Introduction to Asynchronous JS

JavaScript is single-threaded and uses the event loop to handle asynchronous tasks like network requests, timers, or I/O. Instead of blocking the thread, it schedules callbacks/promises to execute when the operation completes.

Common async patterns:

  • Callbacks
  • Promises
  • async/await
  • Event-driven programming

Event Loop and Execution Context

  • Event Loop manages the call stack and task queues.
  • Execution Context holds variable scope, this, and hoisting behavior.
  • Closures enable access to outer scopes in async operations.

Promises & Thenables

  • A Promise is an object representing future completion (resolve) or failure (reject) of an async task.
  • A Thenable is any object with a .then() method (custom or native).
  • Promises auto-resolve Thenables:
Promise.resolve({ then: (res) => res(42) }) // resolves to 42

Promise Composition

promise.then(f1, f2).catch(f3)
  • f1: handles resolved value
  • f2: handles initial rejection of promise
  • f3: catches errors thrown in f1, or rejections missed by f2
promise.catch(f1).catch(f2).catch(f3)

Each .catch() handles previous errors; useful for:

  • Retry logic
  • Logging
  • Graceful degradation

Async/Await

async function returns a Promise.

await pauses execution until Promise resolves or rejects.

### PROVIDED INFORMATION
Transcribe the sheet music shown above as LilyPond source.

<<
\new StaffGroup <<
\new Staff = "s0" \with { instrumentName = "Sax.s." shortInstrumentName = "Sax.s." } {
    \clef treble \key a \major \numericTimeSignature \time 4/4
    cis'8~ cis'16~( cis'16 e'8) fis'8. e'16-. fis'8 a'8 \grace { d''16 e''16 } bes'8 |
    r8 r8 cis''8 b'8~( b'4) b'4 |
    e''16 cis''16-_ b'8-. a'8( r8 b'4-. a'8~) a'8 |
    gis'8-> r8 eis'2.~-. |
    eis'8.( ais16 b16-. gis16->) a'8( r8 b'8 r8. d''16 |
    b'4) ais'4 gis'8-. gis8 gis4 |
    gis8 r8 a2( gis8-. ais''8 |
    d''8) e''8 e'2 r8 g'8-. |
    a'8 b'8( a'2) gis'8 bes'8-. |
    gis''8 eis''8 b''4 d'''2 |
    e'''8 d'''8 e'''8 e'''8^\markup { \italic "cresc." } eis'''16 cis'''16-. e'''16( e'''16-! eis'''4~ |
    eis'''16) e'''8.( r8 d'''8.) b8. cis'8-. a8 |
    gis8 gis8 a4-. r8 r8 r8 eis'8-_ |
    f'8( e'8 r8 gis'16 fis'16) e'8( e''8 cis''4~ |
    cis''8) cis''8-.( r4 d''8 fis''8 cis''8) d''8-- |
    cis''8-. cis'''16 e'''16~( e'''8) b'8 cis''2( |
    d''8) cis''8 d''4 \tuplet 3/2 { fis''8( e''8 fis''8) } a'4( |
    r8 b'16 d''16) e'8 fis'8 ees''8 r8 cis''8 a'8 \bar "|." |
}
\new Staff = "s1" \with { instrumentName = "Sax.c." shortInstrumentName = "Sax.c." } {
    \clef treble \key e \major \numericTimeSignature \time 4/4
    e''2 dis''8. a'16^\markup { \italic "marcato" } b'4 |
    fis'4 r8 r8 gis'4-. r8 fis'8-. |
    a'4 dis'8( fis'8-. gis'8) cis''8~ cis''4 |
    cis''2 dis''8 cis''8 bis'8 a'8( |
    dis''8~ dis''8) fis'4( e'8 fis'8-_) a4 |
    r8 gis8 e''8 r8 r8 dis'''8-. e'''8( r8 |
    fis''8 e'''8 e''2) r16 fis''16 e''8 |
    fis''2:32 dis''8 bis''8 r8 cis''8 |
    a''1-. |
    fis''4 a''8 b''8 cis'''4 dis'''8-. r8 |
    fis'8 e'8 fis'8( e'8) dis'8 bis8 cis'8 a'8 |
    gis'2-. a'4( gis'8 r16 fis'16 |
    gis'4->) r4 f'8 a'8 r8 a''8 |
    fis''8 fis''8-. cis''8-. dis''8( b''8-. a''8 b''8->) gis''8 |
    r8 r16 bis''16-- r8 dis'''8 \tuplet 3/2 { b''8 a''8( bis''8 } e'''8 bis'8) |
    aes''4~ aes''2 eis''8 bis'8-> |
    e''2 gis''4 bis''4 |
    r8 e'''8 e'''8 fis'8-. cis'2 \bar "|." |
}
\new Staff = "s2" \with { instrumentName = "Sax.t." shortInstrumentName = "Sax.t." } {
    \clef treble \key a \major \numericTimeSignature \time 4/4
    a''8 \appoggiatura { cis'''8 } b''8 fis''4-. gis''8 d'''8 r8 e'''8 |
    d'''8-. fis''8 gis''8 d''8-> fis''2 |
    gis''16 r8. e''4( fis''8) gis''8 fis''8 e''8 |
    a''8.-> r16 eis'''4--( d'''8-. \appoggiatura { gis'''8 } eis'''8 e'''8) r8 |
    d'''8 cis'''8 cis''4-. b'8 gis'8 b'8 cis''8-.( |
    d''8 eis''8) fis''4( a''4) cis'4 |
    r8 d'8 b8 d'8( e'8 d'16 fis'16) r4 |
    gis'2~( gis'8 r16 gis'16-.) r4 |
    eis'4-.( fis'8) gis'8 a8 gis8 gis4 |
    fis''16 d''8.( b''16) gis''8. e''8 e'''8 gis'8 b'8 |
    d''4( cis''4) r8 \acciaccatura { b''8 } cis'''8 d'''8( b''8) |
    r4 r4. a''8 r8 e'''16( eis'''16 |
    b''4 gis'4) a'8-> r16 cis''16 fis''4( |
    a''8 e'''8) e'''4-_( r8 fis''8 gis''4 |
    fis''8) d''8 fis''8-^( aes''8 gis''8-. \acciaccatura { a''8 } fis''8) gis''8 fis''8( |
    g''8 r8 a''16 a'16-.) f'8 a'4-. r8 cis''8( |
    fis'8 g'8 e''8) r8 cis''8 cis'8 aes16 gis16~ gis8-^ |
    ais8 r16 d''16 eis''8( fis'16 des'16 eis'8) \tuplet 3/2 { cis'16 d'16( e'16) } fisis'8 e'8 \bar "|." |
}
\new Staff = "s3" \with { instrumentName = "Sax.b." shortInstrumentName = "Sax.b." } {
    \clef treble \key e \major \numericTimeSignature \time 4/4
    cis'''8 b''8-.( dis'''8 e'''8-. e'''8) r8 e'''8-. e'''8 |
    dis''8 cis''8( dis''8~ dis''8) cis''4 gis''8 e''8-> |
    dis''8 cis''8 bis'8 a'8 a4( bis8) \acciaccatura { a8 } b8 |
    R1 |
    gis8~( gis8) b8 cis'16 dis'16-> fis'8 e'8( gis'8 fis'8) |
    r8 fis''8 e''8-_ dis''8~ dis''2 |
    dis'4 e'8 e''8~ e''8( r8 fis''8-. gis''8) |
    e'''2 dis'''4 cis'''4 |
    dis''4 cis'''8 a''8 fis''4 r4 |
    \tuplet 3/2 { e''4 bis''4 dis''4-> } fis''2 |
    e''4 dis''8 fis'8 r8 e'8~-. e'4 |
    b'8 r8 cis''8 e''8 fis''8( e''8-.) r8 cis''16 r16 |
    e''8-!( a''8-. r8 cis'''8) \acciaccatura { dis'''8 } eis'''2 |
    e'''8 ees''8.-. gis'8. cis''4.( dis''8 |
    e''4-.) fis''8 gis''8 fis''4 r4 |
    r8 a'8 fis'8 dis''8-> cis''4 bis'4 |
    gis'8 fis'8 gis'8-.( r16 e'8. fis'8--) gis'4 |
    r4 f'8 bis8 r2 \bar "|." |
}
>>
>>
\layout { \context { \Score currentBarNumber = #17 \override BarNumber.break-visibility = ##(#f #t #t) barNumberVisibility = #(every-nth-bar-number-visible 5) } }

### WORK REQUEST
Answer these questions from the notes on asynchronous JavaScript above.
(a) What does an async function return?
(b) What method must an object have to count as a Thenable?
(c) What three uses are listed for chaining .catch() calls?

### FINAL ANSWER
(a) A Promise.
(b) A .then() method.
(c) Retry logic, logging, and graceful degradation.